Abstract: TH-PO1166
A Novel, Scalable Rat Model of Glomerular Hyperfiltration CKD via Inducible Nephron Progenitor Cell Ablation
Session Information
- CKD: Mechanisms, AKI, and Beyond - 1
November 06, 2025 | Location: Exhibit Hall, Convention Center
Abstract Time: 10:00 AM - 12:00 PM
Category: CKD (Non-Dialysis)
- 2303 CKD (Non-Dialysis): Mechanisms
Authors
- Yamamoto, Shutaro, Tokyo Jikeikai Ika Daigaku, Tokyo, Japan
- Yamanaka, Shuichiro, Tokyo Jikeikai Ika Daigaku, Tokyo, Japan
- Ikeda, Takumi, Tokyo Jikeikai Ika Daigaku, Tokyo, Japan
- Morimoto, Keita, Tokyo Jikeikai Ika Daigaku, Tokyo, Japan
- Matsumoto, Kei, Tokyo Jikeikai Ika Daigaku, Tokyo, Japan
- Kimura, Takahiro, Tokyo Jikeikai Ika Daigaku, Tokyo, Japan
- Yokoo, Takashi, Tokyo Jikeikai Ika Daigaku, Tokyo, Japan
Background
Nephron overload is the final common pathway in chronic kidney disease (CKD) progression.

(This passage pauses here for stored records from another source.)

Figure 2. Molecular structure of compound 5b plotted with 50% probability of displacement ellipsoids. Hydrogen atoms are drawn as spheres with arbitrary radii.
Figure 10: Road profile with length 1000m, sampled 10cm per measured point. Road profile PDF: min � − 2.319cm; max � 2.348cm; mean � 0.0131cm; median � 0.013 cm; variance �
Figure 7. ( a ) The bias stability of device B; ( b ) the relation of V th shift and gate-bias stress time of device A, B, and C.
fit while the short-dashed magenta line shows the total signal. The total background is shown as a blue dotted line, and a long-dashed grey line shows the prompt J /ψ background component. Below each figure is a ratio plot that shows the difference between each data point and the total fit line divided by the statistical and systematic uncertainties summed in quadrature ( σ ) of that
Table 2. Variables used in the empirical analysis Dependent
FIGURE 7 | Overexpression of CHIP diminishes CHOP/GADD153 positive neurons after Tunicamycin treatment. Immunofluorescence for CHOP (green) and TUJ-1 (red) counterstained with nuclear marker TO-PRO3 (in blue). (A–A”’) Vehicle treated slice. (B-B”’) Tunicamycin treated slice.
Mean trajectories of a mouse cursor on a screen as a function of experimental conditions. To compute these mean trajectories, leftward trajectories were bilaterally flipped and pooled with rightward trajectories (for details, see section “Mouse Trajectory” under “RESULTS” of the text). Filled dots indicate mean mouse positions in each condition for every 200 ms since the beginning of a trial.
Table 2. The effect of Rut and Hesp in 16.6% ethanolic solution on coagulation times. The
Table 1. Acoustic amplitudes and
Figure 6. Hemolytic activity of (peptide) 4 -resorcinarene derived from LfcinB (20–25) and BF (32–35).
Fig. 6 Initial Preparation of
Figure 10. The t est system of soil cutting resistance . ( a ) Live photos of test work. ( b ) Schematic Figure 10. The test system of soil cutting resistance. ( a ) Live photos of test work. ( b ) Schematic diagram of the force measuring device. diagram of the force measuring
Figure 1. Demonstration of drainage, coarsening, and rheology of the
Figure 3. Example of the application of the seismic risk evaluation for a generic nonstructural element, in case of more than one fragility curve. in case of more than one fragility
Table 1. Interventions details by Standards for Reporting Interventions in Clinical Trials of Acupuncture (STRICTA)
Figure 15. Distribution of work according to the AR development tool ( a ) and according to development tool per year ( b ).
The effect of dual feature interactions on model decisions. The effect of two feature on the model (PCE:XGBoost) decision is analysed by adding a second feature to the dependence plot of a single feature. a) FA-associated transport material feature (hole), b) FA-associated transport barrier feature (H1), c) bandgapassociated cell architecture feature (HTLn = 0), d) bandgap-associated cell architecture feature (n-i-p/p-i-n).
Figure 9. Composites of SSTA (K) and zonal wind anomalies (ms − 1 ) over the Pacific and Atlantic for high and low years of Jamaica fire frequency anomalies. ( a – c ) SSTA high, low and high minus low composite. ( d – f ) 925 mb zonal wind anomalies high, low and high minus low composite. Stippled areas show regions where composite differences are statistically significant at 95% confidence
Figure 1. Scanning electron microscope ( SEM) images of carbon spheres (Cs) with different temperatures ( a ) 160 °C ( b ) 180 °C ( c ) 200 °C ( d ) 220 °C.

Efficient, uniform models of glomerular hyperfiltration are scarce, impeding drug discovery. Conventional 5/6 nephrectomy models suffer from invasiveness, variability, and poor scalability. We developed a novel, non-invasive, scalable rat model of hyperfiltration CKD.
Methods
We generated a novel CKD model using Six2-iCaspase9 transgenic rats expressing inducible Caspase9 via the nephron progenitor cell (NPC)-specific Six2 promoter. A single IP injection of a chemical inducer of dimerization (CID) was administered to pregnant dams at E13.5-E19.5 to induce targeted NPC apoptosis for graded nephron reduction. CID-treated rats (Tg+; CKD model) were compared with vehicle/non-transgenic controls (Tg-). Optimized in vitro fertilization (IVF) ensured scalable embryo production. CKD was assessed by serum creatinine (sCr), blood urea nitrogen (BUN), urine albumin-to-creatinine ratio (UACR), glomerular diameter, glomerulosclerosis, and interstitial fibrosis. eGFR was calculated (sCr, BUN, body weight).
Results
Rats subjected to CID treatment at E17.5 developed characteristic features of CKD by 8 weeks of age. Tg+ had significantly higher BUN (p<0.01) and sCr (p<0.05) than Tg-. eGFR in Tg+ (1830±149μL/min, n=29) was 40% lower than Tg- (3062±190μL/min, n=8; p<0.0001). Tg+ also showed marked albuminuria, indicating glomerular damage. Glomerular diameter in Tg+ (163±7μm, n=16) was 1.9-fold greater than Tg- (84±3μm, n=25; p<0.0001), consistent with hypertrophy. Histology confirmed glomerulosclerosis and interstitial fibrosis. Furthermore, CID timing (E13.5-E19.5) allowed for graded control of CKD severity, ranging from neonatal lethality to milder phenotypes. IVF enabled reproducible, large-scale, uniform CKD model rat generation.
Conclusion
The inducible NPC ablation model utilizing Six2-iCaspase9 transgenic rats provides a non-invasive, scalable, and severity-controllable platform that effectively recapitulates key aspects of glomerular hyperfiltration-associated CKD. This novel model, with its unprecedented control and scalability, promises to accelerate CKD research and drug discovery. Efficacy studies of SGLT2 inhibitors and GLP-1 receptor agonists in this model are underway.
Funding
- Government Support – Non-U.S.